- [Directions for this task] Return every line of the data that contains the string "lines".

[Stored data]
^^^^

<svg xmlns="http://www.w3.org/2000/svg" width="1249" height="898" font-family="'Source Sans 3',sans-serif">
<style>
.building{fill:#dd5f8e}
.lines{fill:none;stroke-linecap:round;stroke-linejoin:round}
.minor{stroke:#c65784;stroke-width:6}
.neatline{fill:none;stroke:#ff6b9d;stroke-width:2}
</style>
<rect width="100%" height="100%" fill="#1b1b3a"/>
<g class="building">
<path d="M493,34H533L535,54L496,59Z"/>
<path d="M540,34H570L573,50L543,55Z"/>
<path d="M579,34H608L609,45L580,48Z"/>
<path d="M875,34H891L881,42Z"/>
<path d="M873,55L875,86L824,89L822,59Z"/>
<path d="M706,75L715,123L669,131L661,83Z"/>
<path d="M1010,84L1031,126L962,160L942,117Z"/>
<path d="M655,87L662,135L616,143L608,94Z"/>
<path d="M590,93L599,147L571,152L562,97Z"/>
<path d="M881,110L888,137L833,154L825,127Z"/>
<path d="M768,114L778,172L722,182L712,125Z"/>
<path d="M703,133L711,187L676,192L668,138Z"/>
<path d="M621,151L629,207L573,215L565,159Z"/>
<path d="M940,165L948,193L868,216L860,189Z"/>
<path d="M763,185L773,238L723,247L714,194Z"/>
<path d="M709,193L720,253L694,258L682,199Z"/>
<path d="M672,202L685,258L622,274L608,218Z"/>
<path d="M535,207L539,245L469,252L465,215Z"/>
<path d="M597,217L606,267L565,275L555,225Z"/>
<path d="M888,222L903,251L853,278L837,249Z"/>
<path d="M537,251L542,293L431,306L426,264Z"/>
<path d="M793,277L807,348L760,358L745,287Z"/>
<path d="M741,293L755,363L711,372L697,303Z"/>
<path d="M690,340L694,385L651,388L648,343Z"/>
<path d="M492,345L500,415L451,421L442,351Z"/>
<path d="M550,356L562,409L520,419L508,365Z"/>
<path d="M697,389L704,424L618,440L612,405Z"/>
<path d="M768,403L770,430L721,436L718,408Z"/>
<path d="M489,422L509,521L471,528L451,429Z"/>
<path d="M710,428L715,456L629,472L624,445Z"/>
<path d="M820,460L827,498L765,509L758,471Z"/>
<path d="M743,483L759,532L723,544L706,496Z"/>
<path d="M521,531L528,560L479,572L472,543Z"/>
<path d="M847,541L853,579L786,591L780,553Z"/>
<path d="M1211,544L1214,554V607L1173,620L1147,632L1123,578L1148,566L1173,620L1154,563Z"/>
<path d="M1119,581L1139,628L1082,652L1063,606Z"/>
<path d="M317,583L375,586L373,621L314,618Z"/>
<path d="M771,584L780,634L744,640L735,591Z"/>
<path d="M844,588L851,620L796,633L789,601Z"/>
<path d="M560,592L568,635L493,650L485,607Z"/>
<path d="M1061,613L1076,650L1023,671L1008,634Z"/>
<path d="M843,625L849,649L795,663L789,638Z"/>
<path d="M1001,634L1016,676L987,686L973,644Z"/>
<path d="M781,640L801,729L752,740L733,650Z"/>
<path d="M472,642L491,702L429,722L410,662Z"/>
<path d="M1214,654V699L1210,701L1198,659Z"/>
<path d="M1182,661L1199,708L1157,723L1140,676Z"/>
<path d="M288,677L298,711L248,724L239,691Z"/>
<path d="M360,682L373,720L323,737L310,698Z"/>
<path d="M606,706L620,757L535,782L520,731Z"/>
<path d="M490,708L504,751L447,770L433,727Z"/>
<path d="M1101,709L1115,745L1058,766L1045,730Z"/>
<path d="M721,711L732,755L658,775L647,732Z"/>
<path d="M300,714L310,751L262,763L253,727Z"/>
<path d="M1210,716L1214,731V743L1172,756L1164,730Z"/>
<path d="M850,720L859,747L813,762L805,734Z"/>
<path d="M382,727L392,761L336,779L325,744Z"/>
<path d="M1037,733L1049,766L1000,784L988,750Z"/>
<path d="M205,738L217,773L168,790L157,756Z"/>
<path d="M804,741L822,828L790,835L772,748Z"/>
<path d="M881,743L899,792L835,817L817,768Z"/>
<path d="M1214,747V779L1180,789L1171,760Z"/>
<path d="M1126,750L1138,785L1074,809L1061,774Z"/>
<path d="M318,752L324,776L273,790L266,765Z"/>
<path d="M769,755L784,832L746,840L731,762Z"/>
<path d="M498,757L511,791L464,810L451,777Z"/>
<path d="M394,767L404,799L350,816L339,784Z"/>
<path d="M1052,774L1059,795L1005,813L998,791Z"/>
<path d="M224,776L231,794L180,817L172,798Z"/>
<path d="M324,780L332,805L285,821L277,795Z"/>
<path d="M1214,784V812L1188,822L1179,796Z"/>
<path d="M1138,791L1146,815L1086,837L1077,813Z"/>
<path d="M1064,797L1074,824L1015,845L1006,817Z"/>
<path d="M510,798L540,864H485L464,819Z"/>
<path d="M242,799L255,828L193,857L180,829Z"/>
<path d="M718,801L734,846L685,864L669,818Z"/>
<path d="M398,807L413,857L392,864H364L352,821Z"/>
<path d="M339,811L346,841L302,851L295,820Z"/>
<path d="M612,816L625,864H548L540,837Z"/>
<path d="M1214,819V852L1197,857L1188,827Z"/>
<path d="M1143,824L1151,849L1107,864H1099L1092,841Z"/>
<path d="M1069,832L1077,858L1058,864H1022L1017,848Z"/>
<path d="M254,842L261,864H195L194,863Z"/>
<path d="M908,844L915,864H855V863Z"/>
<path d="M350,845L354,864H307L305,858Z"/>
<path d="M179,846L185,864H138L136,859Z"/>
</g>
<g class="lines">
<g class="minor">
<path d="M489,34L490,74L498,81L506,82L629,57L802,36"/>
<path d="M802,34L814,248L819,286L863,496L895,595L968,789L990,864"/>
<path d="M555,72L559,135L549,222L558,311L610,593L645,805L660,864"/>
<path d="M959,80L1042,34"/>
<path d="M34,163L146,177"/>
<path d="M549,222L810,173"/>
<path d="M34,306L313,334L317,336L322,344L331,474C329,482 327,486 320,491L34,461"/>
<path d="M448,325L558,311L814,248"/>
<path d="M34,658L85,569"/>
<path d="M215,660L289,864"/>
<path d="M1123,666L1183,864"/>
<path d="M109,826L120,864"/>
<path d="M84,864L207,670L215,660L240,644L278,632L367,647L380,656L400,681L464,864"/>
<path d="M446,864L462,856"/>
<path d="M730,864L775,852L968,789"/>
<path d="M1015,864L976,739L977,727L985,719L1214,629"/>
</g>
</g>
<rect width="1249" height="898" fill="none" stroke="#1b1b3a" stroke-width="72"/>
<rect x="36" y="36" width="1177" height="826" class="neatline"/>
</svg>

^^^^

- [Task answer]
.lines{fill:none;stroke-linecap:round;stroke-linejoin:round}
<g class="lines">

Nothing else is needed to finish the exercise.